Présenté lors de la 8e édition du Champs-Élysées Film Festival en compétition du Meilleur Film Indépendant Français, Frères d’Arme s’est distingué en remportant le prix du Public. Des spectateurs convaincus par l’histoire prenante de ces deux frères immigrés des Balkans travaillant dur dans la zone portuaire de Brest. Les deux hommes sont marqués par un fait divers les impliquant dans la mort d’un homme dans leur pays natal ce qui engendra une vendetta meurtrière. Aujourd’hui installés à Brest où la famille attend la sortie de prison de l’oncle pour repartir au pays. Mais Emiljan leur annonce rester en France pour vivre avec Gabrielle sa compagne. 

Ce passif familial et la décision d’Emiljan (Vincent Rottiers) de rester en France vont être le socle d’un film dramatique et violent. Son frère, Stanko, incarné par le propre demi-frère de Vincent Rottiers, Kévin Azaïs, ne va pas accepter cette fracture déclenchant une colère et une haine envers Gabrielle. Frères d’Arme est un petit film ambitieux avec une certaine force de conviction. Sylvain Labrosse croit en son film et cela se ressent à travers chaque plan. Tout est minutieusement cadré, plans sur les gueules judicieusement choisies, que ce soient les deux frères, mais aussi la mère incarnée par Marika Vibik.
Étonnant aussi de voir la ville de Brest mise au cœur d’un film de cinéma.
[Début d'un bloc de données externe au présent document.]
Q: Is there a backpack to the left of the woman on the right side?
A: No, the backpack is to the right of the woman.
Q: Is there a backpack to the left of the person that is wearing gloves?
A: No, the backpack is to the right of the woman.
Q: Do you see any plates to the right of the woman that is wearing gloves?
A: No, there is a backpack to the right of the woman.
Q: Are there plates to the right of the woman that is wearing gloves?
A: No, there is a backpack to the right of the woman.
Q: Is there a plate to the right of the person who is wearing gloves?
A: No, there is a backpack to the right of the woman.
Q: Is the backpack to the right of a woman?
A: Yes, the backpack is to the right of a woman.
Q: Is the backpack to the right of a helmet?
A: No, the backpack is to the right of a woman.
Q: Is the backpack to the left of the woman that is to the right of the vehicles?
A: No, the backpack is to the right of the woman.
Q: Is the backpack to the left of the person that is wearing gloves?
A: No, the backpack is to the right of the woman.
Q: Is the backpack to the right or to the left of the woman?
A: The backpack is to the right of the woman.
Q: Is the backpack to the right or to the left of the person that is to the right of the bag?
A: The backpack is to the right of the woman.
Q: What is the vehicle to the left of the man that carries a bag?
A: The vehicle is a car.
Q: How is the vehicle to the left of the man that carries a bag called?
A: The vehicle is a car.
Le Havre est une concurrente facile pour la plupart des polars ou drames. Du haut de la pointe de la Bretagne, Sylvain Labrosse trouve l’espace nécessaire pour des courses poursuites dans les rues exiguës de la ville ou sa campagne entre petites maisons typiques et routes serrées. On prend l’air dans cette ville discrète, mais tout autant intéressante par sa faculté à nous inscrire immédiatement dans le réel. 

Ce qui rassure pour mieux exposer le drame fraternel qui va se jouer. Une promesse non tenue, un avenir incertain, un passée ayant créé une frustration, des remords et des non-dits ayant entraîné la mort. Un besoin de repartir sur les terres natales comme un dû envers un père qui s’est sacrifié, mais dont l’aîné semble laisser pour l’amour de Gabrielle.
Il y a alors comme des relents shakespeariens dans ce drame familial où ça casse beaucoup d’objets, où ça crie sans jamais nous ménager. Kévin Azaïs donne tout (peut-être trop) dans le rôle de ce frère meurtri se sentant abandonné par un Emiljan parfaitement incarné par Vincent Rottiers. Il y a une retenue chez lui, comme une acceptation totale du personnage créant d’emblée une crédibilité. Une franchise que l’on ne retrouve pas dans le jeu des doublures jeunes des deux frères qui ne collent jamais. Un détail qui a son importance de par les allers-retours dans le temps pour situer les rôles, pas évident au départ.

Pour son premier long-métrage, Sylvain Labrosse signe un drame familial intéressant. Il saupoudre intelligemment d’une touche de polar amenant la noirceur nécessaire pour épaissir le récit. Frères d’Arme est un film à l’histoire frêle maintes fois rabattue qui trouve une originalité par son cadre typiquement breton et sa noirceur instillant un caractère fort jusqu’à un dénuement évitant tout nihilisme inutile.